Lo sfogo della Cgil "Il Governo sta programmando la perdita del potere di acquisto di 3 milioni e mezzo di dipendenti pubblici". Ad affermarlo è il coordinatore del dipartimento Settori Pubblici della Cgil Nazionale, Michele Gentile, in merito alla vicenda del rinnovo del contratti pubblici.
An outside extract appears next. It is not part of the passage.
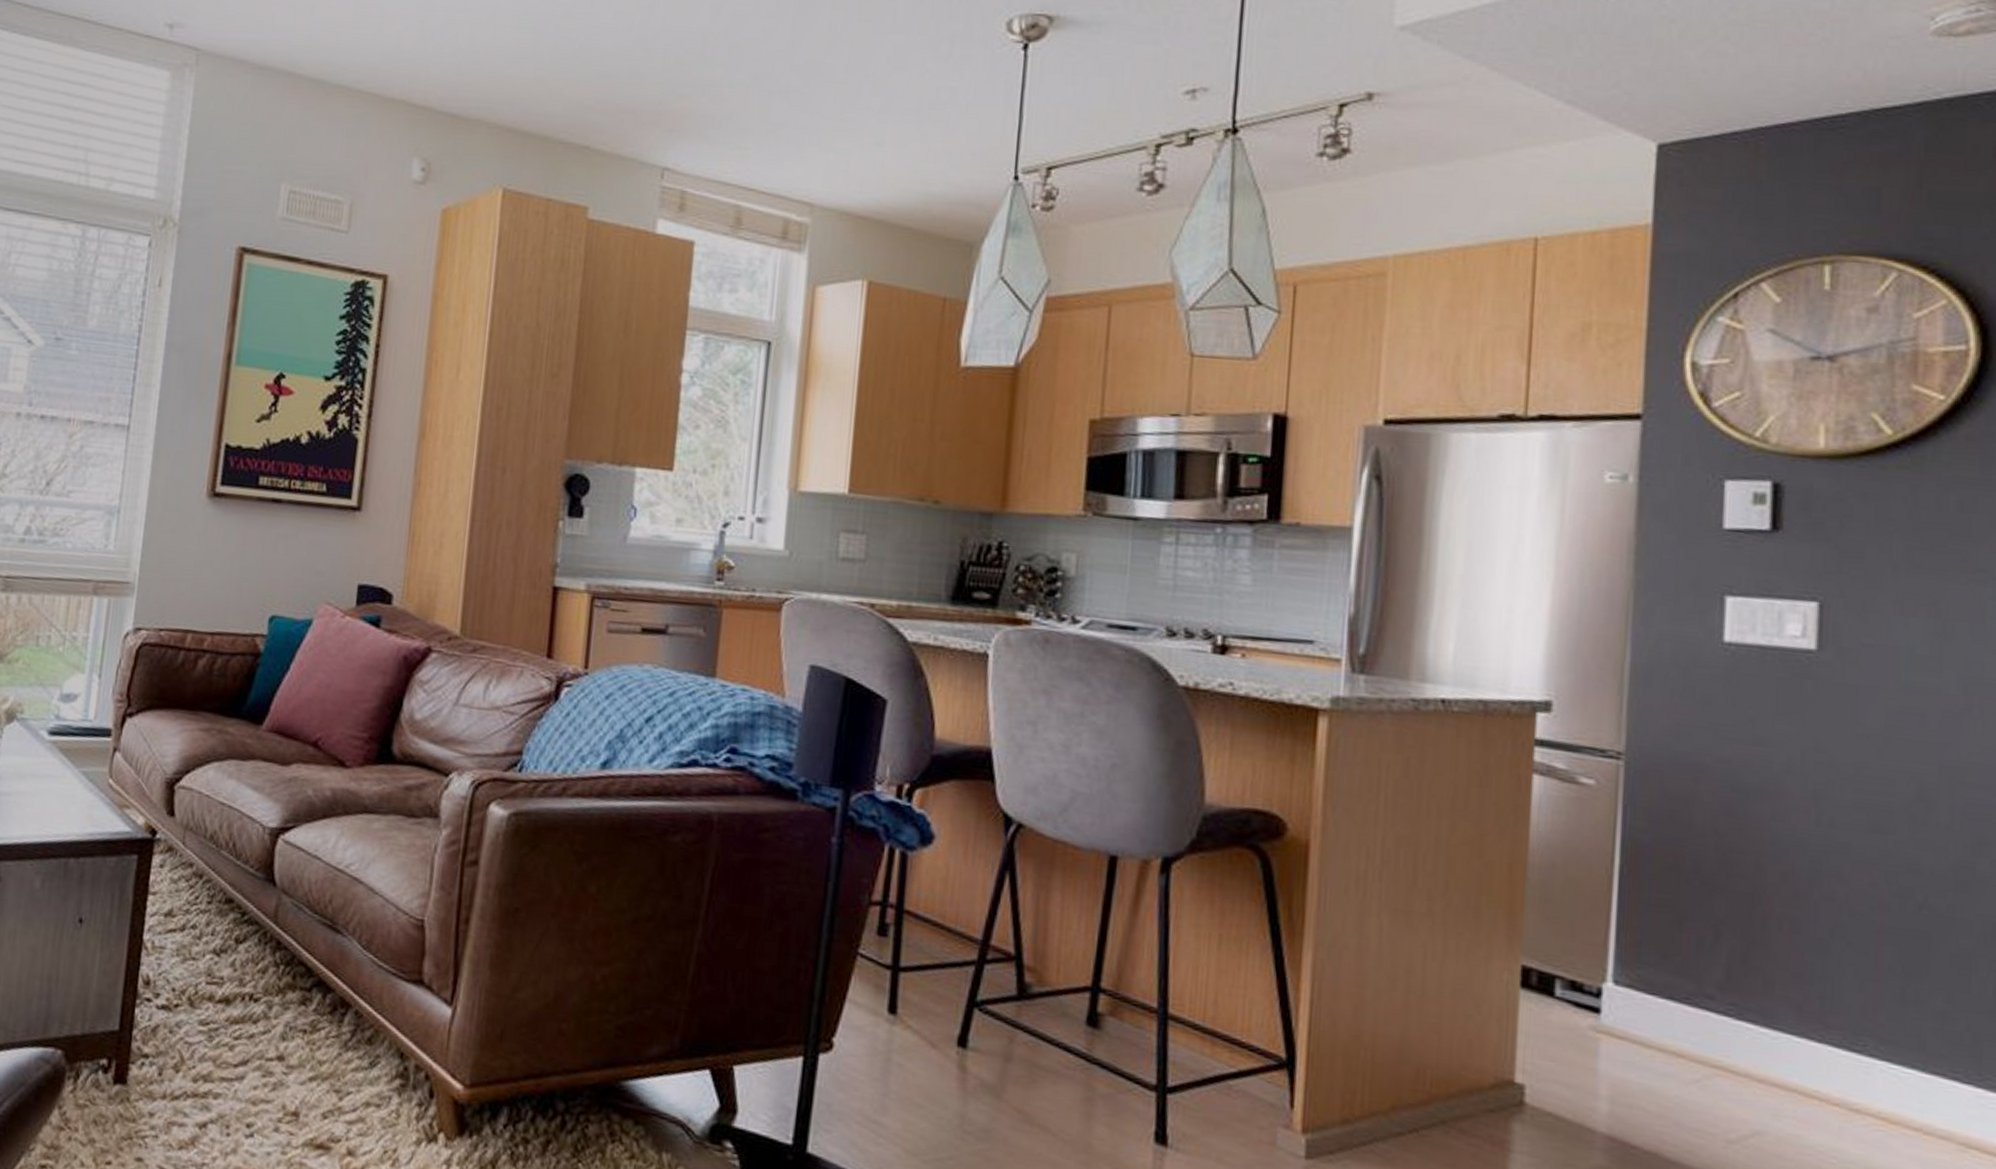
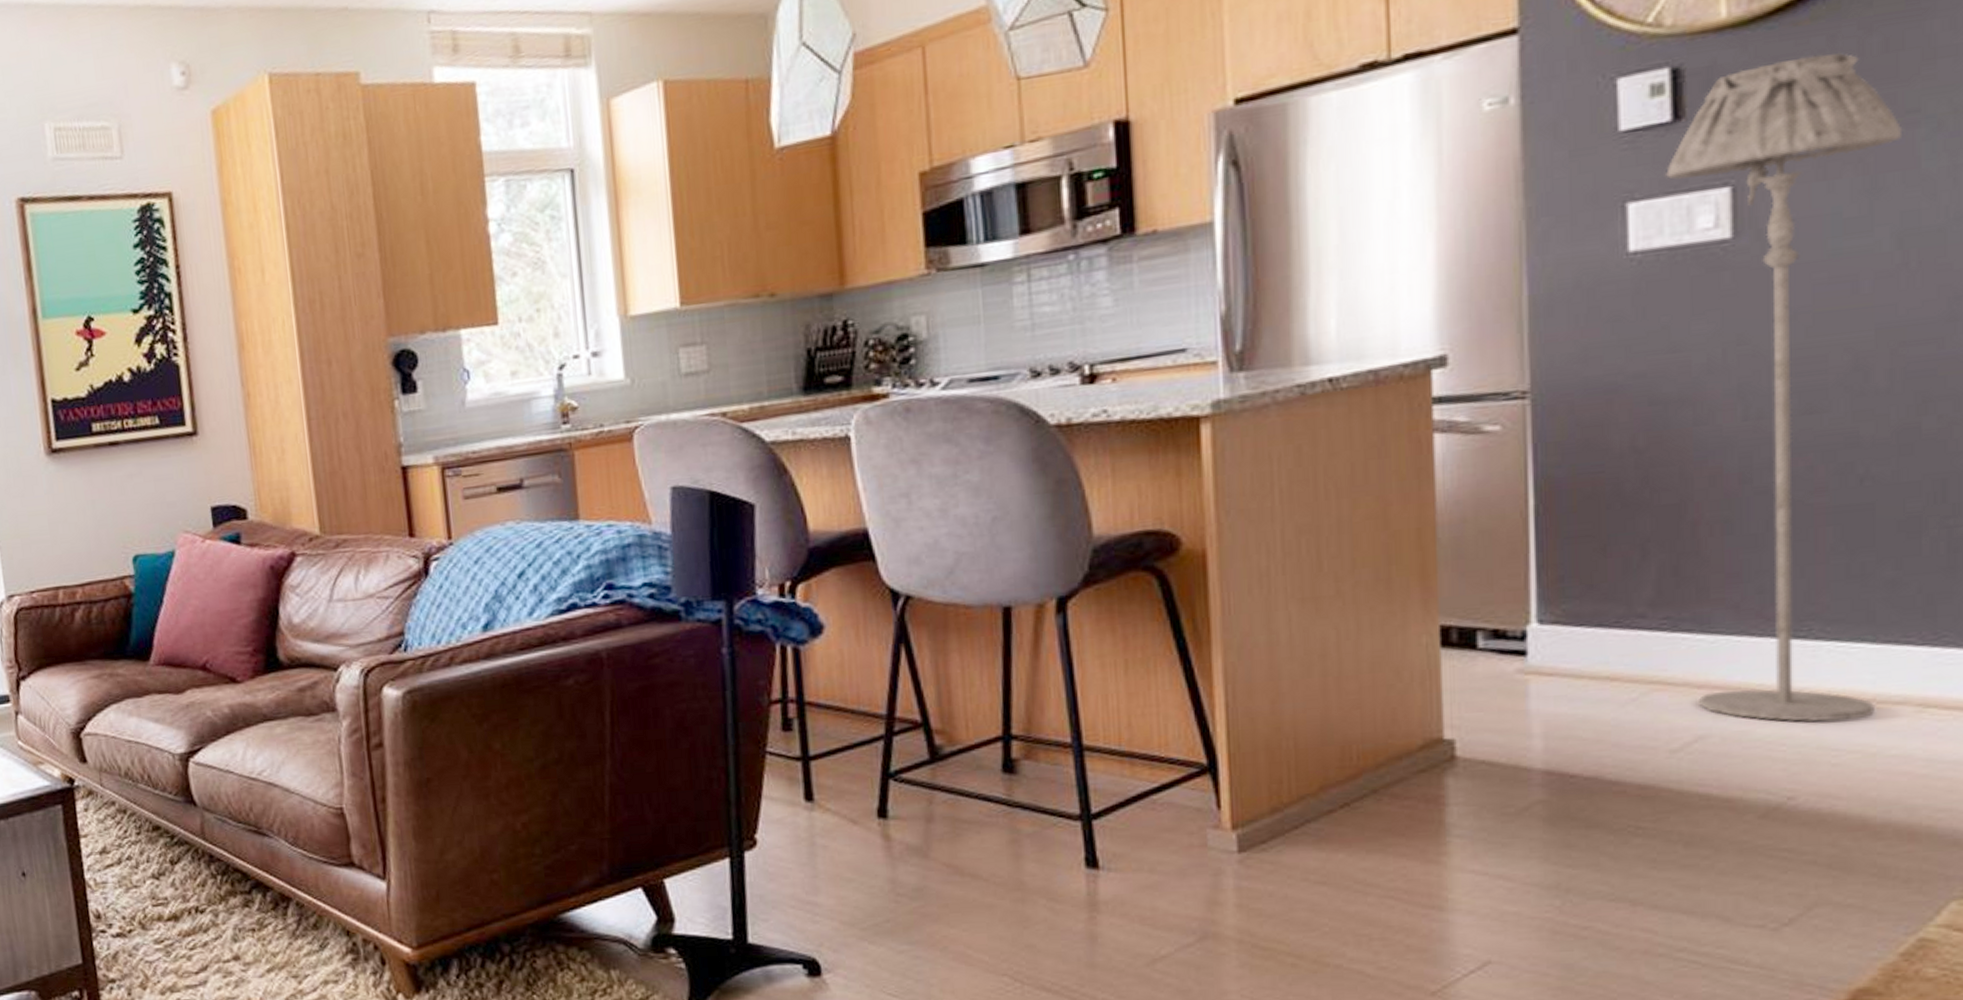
floor lamp: none [1758,497,1972,1148] -> present [1666,52,1903,723]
Quanto previsto nel decreto 112, osserva Gentile, "e probabilmente confermato nella legge Finanziaria, rappresenterebbe solo quanto necessario per coprire l’inflazione programmata, 1,7% per il 2008 e 1,5% per il 2009, quando allo stesso tempo il governo certifica che a fine 2008 l’inflazione sarà pari al 3,4%". Questo significa, spiega Gentile, "che si sta programmando la perdita di potere d’acquisto delle retribuzioni di 3,5 milioni di dipendenti pubblici". Inoltre, aggiunge, "quanto ai 200 milioni di euro di cui parla il ministro Brunetta forse occorre ricordare allo stesso ministro, e al governo, che quelle risorse per legge e per le dichiarazioni dell’esecutivo sono destinate alla sola riduzione parziale dei tagli alla sicurezza introdotti con il decreto 112: non si possono vendere due volte le stesse risorse". Per tutto questo, conclude Gentile, "rimane in piedi il giudizio negativo e la mobilitazione unitaria a partire da settembre".